WORK ITEM
Print every line of the listing exactly, please.

DATASET RECORDS
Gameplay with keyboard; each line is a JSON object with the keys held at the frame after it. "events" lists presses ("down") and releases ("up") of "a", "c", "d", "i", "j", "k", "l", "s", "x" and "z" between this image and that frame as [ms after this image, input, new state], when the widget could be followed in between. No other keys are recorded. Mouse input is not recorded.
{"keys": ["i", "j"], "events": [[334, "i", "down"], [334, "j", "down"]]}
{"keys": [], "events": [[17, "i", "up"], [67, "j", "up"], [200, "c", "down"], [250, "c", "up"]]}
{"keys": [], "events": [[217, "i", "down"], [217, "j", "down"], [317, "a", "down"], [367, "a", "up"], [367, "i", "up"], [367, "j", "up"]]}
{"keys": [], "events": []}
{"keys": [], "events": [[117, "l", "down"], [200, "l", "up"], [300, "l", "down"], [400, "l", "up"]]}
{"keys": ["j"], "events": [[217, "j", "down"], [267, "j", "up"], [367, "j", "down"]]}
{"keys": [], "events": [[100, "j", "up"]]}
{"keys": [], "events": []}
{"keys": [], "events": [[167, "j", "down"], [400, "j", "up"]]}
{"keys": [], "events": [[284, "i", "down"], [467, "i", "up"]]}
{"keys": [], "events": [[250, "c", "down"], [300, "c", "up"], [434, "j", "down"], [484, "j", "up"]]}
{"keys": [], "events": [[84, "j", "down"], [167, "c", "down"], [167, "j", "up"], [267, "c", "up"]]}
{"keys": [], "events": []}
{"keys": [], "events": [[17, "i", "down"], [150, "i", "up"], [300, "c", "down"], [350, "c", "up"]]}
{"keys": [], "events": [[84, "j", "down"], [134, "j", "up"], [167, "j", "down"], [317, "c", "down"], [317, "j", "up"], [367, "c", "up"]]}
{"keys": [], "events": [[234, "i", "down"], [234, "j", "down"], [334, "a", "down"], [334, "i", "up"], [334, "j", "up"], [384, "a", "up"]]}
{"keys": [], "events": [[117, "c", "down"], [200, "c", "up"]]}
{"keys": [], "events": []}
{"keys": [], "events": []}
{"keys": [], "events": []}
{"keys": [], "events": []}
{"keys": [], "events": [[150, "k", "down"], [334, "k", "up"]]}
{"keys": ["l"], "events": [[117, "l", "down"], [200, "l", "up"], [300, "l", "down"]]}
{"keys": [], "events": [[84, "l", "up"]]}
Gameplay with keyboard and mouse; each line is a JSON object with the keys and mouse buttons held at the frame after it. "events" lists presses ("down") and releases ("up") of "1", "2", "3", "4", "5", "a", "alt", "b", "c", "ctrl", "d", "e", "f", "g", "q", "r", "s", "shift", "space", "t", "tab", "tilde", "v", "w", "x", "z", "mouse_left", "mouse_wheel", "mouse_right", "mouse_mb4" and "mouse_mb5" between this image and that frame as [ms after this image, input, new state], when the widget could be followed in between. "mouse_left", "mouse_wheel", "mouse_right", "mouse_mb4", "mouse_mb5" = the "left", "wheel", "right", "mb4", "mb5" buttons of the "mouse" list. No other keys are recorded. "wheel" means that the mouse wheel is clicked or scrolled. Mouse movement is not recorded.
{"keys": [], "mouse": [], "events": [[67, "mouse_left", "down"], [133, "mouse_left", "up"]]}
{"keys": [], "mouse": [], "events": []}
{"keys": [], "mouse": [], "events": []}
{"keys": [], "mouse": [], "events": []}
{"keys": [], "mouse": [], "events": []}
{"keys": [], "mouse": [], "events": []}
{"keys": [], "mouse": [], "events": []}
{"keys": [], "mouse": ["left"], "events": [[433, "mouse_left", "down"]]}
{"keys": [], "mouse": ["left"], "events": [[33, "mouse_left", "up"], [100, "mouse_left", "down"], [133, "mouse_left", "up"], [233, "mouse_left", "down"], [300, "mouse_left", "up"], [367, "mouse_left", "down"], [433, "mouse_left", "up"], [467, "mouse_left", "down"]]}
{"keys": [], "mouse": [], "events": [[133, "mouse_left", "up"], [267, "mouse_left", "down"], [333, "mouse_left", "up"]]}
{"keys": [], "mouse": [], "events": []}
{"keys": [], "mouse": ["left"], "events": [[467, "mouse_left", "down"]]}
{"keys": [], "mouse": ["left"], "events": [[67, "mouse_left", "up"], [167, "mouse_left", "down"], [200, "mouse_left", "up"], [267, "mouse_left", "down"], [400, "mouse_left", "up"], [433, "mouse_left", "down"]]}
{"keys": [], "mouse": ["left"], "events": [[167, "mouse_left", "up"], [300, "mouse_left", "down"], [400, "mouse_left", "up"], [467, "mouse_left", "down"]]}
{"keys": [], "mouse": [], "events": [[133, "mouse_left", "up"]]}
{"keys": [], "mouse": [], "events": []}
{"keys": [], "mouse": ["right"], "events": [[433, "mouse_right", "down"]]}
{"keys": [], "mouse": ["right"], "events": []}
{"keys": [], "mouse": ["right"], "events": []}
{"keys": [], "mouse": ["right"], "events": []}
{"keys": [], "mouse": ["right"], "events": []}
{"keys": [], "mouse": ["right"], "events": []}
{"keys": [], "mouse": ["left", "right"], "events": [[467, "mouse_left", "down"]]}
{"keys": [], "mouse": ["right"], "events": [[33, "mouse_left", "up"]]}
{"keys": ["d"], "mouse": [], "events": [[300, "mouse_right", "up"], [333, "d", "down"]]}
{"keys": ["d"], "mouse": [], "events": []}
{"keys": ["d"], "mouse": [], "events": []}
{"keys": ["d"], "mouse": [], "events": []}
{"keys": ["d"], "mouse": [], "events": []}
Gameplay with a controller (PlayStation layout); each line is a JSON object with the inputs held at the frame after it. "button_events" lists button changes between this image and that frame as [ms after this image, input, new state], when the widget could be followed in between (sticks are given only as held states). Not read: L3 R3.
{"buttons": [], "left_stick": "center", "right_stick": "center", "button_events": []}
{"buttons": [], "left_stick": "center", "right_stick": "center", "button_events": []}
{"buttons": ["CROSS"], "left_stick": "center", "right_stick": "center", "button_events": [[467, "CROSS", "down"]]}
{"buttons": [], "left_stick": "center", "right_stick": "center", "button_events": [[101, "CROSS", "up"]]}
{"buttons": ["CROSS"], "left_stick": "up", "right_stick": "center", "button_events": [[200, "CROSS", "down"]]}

ANSWER TO THE PROBLEM
Gameplay with keyboard; each line is a JSON object with the keys held at the frame after it. "events" lists presses ("down") and releases ("up") of "a", "c", "d", "i", "j", "k", "l", "s", "x" and "z" between this image and that frame as [ms after this image, input, new state], when the widget could be followed in between. No other keys are recorded. Mouse input is not recorded.
{"keys": ["i", "j"], "events": [[334, "i", "down"], [334, "j", "down"]]}
{"keys": [], "events": [[17, "i", "up"], [67, "j", "up"], [200, "c", "down"], [250, "c", "up"]]}
{"keys": [], "events": [[217, "i", "down"], [217, "j", "down"], [317, "a", "down"], [367, "a", "up"], [367, "i", "up"], [367, "j", "up"]]}
{"keys": [], "events": []}
{"keys": [], "events": [[117, "l", "down"], [200, "l", "up"], [300, "l", "down"], [400, "l", "up"]]}
{"keys": ["j"], "events": [[217, "j", "down"], [267, "j", "up"], [367, "j", "down"]]}
{"keys": [], "events": [[100, "j", "up"]]}
{"keys": [], "events": []}
{"keys": [], "events": [[167, "j", "down"], [400, "j", "up"]]}
{"keys": [], "events": [[284, "i", "down"], [467, "i", "up"]]}
{"keys": [], "events": [[250, "c", "down"], [300, "c", "up"], [434, "j", "down"], [484, "j", "up"]]}
{"keys": [], "events": [[84, "j", "down"], [167, "c", "down"], [167, "j", "up"], [267, "c", "up"]]}
{"keys": [], "events": []}
{"keys": [], "events": [[17, "i", "down"], [150, "i", "up"], [300, "c", "down"], [350, "c", "up"]]}
{"keys": [], "events": [[84, "j", "down"], [134, "j", "up"], [167, "j", "down"], [317, "c", "down"], [317, "j", "up"], [367, "c", "up"]]}
{"keys": [], "events": [[234, "i", "down"], [234, "j", "down"], [334, "a", "down"], [334, "i", "up"], [334, "j", "up"], [384, "a", "up"]]}
{"keys": [], "events": [[117, "c", "down"], [200, "c", "up"]]}
{"keys": [], "events": []}
{"keys": [], "events": []}
{"keys": [], "events": []}
{"keys": [], "events": []}
{"keys": [], "events": [[150, "k", "down"], [334, "k", "up"]]}
{"keys": ["l"], "events": [[117, "l", "down"], [200, "l", "up"], [300, "l", "down"]]}
{"keys": [], "events": [[84, "l", "up"]]}
Gameplay with keyboard and mouse; each line is a JSON object with the keys and mouse buttons held at the frame after it. "events" lists presses ("down") and releases ("up") of "1", "2", "3", "4", "5", "a", "alt", "b", "c", "ctrl", "d", "e", "f", "g", "q", "r", "s", "shift", "space", "t", "tab", "tilde", "v", "w", "x", "z", "mouse_left", "mouse_wheel", "mouse_right", "mouse_mb4" and "mouse_mb5" between this image and that frame as [ms after this image, input, new state], when the widget could be followed in between. "mouse_left", "mouse_wheel", "mouse_right", "mouse_mb4", "mouse_mb5" = the "left", "wheel", "right", "mb4", "mb5" buttons of the "mouse" list. No other keys are recorded. "wheel" means that the mouse wheel is clicked or scrolled. Mouse movement is not recorded.
{"keys": [], "mouse": [], "events": [[67, "mouse_left", "down"], [133, "mouse_left", "up"]]}
{"keys": [], "mouse": [], "events": []}
{"keys": [], "mouse": [], "events": []}
{"keys": [], "mouse": [], "events": []}
{"keys": [], "mouse": [], "events": []}
{"keys": [], "mouse": [], "events": []}
{"keys": [], "mouse": [], "events": []}
{"keys": [], "mouse": ["left"], "events": [[433, "mouse_left", "down"]]}
{"keys": [], "mouse": ["left"], "events": [[33, "mouse_left", "up"], [100, "mouse_left", "down"], [133, "mouse_left", "up"], [233, "mouse_left", "down"], [300, "mouse_left", "up"], [367, "mouse_left", "down"], [433, "mouse_left", "up"], [467, "mouse_left", "down"]]}
{"keys": [], "mouse": [], "events": [[133, "mouse_left", "up"], [267, "mouse_left", "down"], [333, "mouse_left", "up"]]}
{"keys": [], "mouse": [], "events": []}
{"keys": [], "mouse": ["left"], "events": [[467, "mouse_left", "down"]]}
{"keys": [], "mouse": ["left"], "events": [[67, "mouse_left", "up"], [167, "mouse_left", "down"], [200, "mouse_left", "up"], [267, "mouse_left", "down"], [400, "mouse_left", "up"], [433, "mouse_left", "down"]]}
{"keys": [], "mouse": ["left"], "events": [[167, "mouse_left", "up"], [300, "mouse_left", "down"], [400, "mouse_left", "up"], [467, "mouse_left", "down"]]}
{"keys": [], "mouse": [], "events": [[133, "mouse_left", "up"]]}
{"keys": [], "mouse": [], "events": []}
{"keys": [], "mouse": ["right"], "events": [[433, "mouse_right", "down"]]}
{"keys": [], "mouse": ["right"], "events": []}
{"keys": [], "mouse": ["right"], "events": []}
{"keys": [], "mouse": ["right"], "events": []}
{"keys": [], "mouse": ["right"], "events": []}
{"keys": [], "mouse": ["right"], "events": []}
{"keys": [], "mouse": ["left", "right"], "events": [[467, "mouse_left", "down"]]}
{"keys": [], "mouse": ["right"], "events": [[33, "mouse_left", "up"]]}
{"keys": ["d"], "mouse": [], "events": [[300, "mouse_right", "up"], [333, "d", "down"]]}
{"keys": ["d"], "mouse": [], "events": []}
{"keys": ["d"], "mouse": [], "events": []}
{"keys": ["d"], "mouse": [], "events": []}
{"keys": ["d"], "mouse": [], "events": []}
Gameplay with a controller (PlayStation layout); each line is a JSON object with the inputs held at the frame after it. "button_events" lists button changes between this image and that frame as [ms after this image, input, new state], when the widget could be followed in between (sticks are given only as held states). Not read: L3 R3.
{"buttons": [], "left_stick": "center", "right_stick": "center", "button_events": []}
{"buttons": [], "left_stick": "center", "right_stick": "center", "button_events": []}
{"buttons": ["CROSS"], "left_stick": "center", "right_stick": "center", "button_events": [[467, "CROSS", "down"]]}
{"buttons": [], "left_stick": "center", "right_stick": "center", "button_events": [[101, "CROSS", "up"]]}
{"buttons": ["CROSS"], "left_stick": "up", "right_stick": "center", "button_events": [[200, "CROSS", "down"]]}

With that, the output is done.